Visual Intelligence Seminar: Towards Robust and Reliable Computer Vision Models
Presented by Margret Keuper, Professor at University of Mannheim & Max Planck Institute for Informatics, Saarland Informatics Campus
Over the past years, we have seen tremendous progress in machine learning techniques, partly due to an enormous growth in data resources, increased compute power and advances in methodology. Specifically, in computer vision tasks such as object detection, semantic segmentation or optical flow estimation, recent trends in Deep Learning have shown great success. As a result, highly precise analyses of image data can be provided in practice, leading to practically relevant results even for complex tasks such as multiple person tracking, motion estimation or action recognition.
Despite the strong progress, there are several issues with current approaches. Not only do deep neural network based models rely on large amounts of annotated training data, but they also require the task to be explicitly defined at a fine-grained level and the learning architecture to be optimized specifically for this task. The resulting model usually has a very limited explainability and a low level of generalizability and robustness against domain shifts or adversarial examples. Yet, for many use-cases, these properties are crucial to allow for practical applicability. For example, vision systems for autonomous driving need to work reliably even under adverse weather conditions and the uncertainty of predictions should be reflected in the network’s confidence.

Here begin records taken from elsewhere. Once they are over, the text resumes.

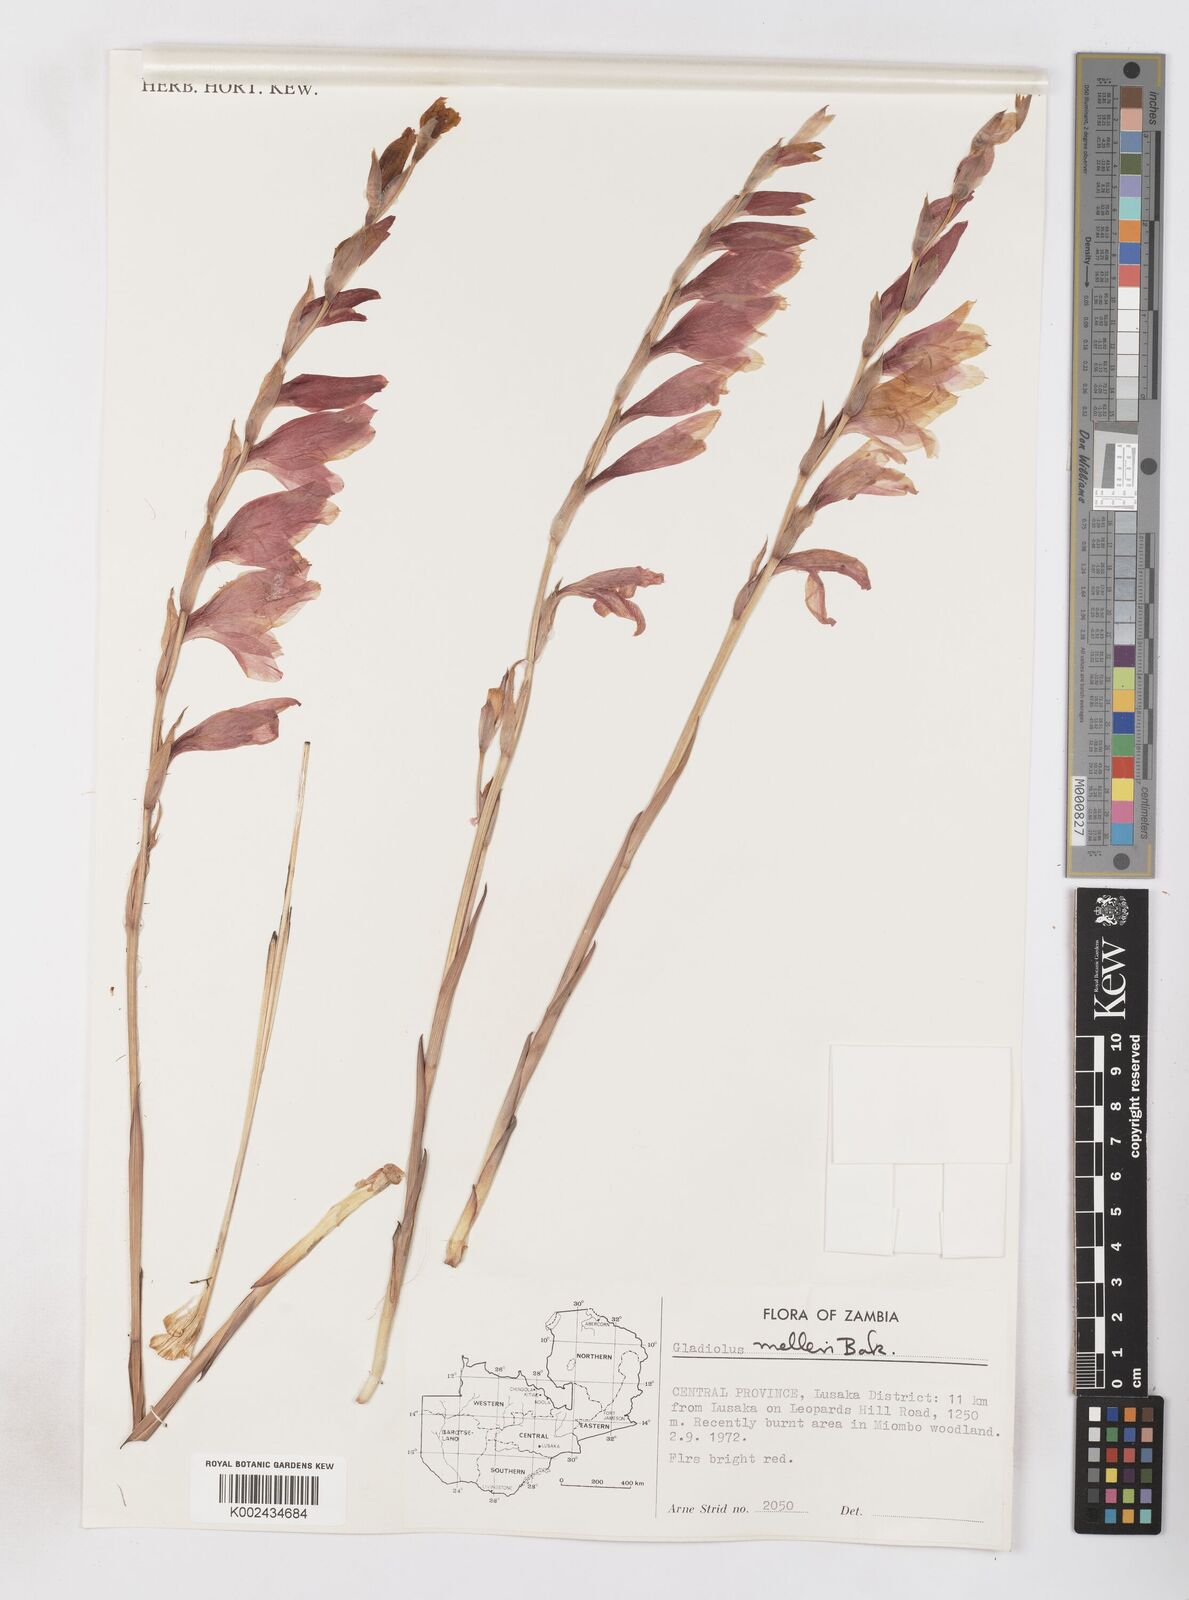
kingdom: Plantae
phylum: Tracheophyta
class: Liliopsida
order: Asparagales
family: Iridaceae
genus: Gladiolus
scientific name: Gladiolus melleri
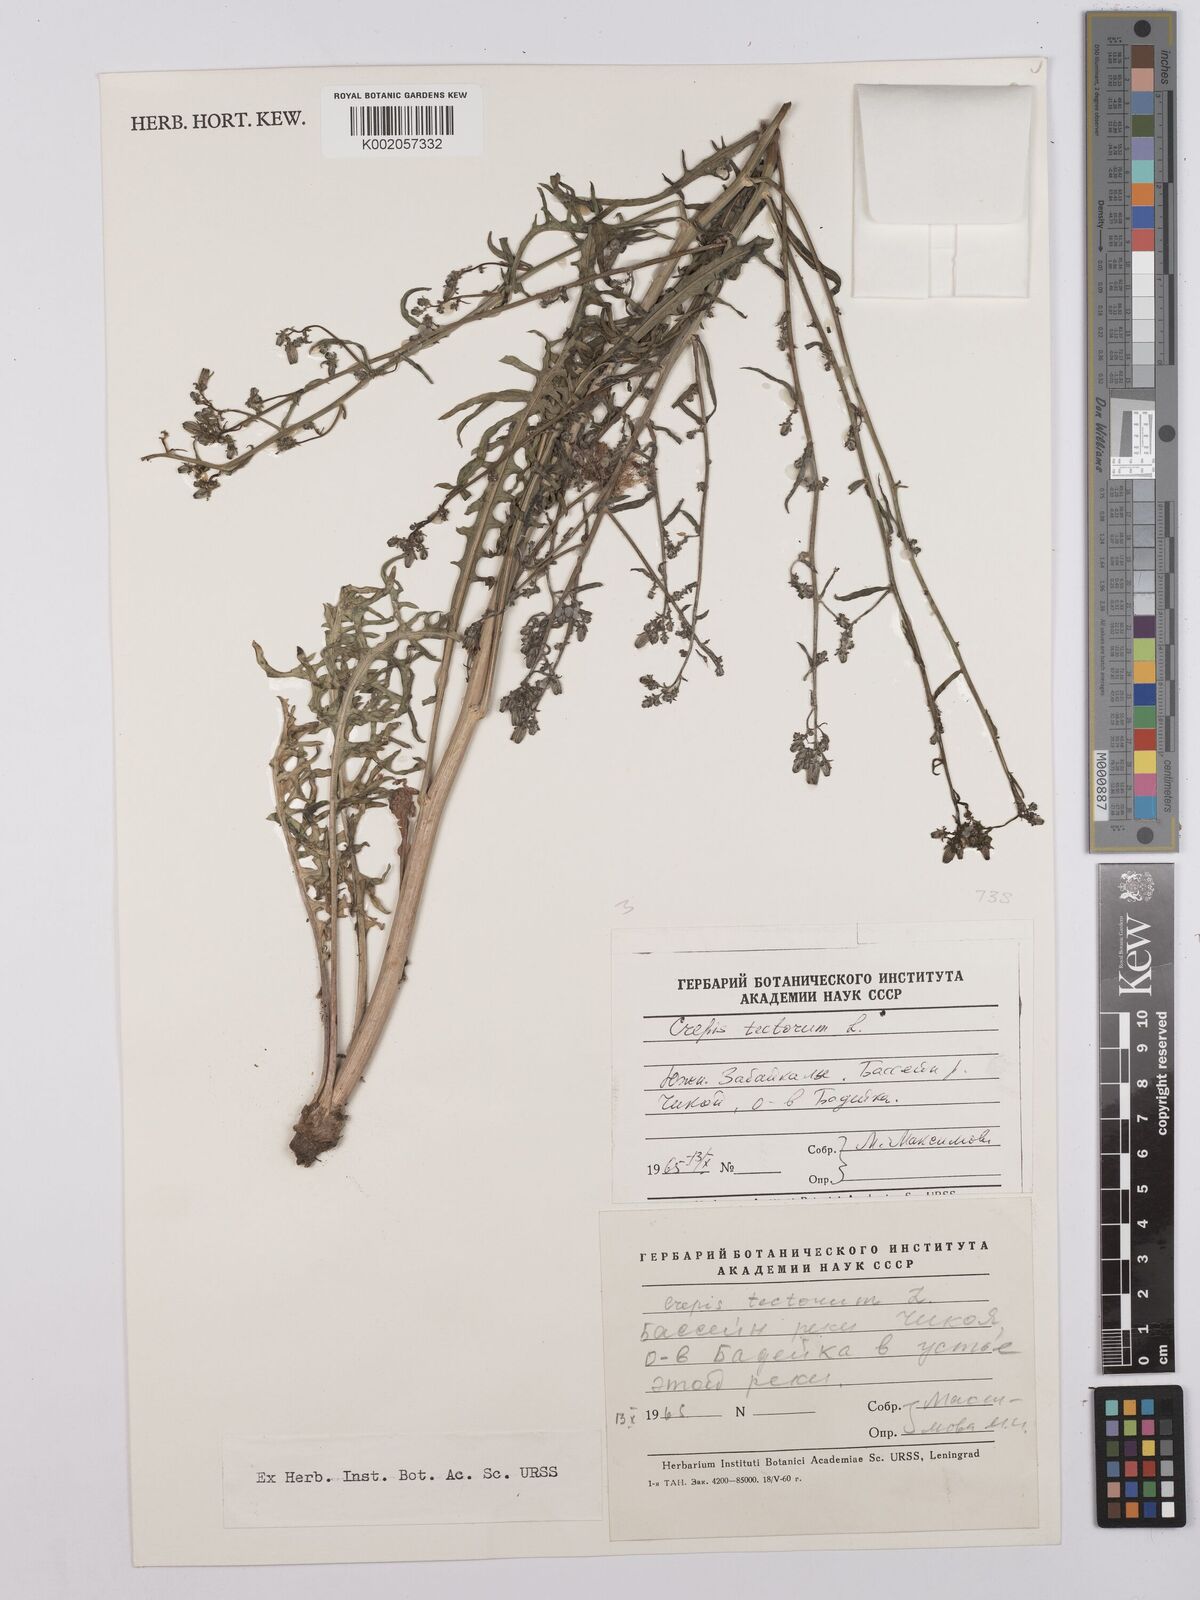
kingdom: Plantae
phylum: Tracheophyta
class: Magnoliopsida
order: Asterales
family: Asteraceae
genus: Crepis
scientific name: Crepis tectorum
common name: Narrow-leaved hawk's-beard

In this presentation, I will show samples from our recent work towards understanding the lack of robustness in current computer vision models and derive architecture modifications and training procedures that can improve the model’s generalization ability and robustness under adversarial attacks and domain shifts. We therefore leverage the signal processing properties of modern convolutional network architectures, and show that reducing systematic construction flaws in networks can improve their practical behavior. We further discuss novel training methods such as to explicitly train for more reliable behavior in practice.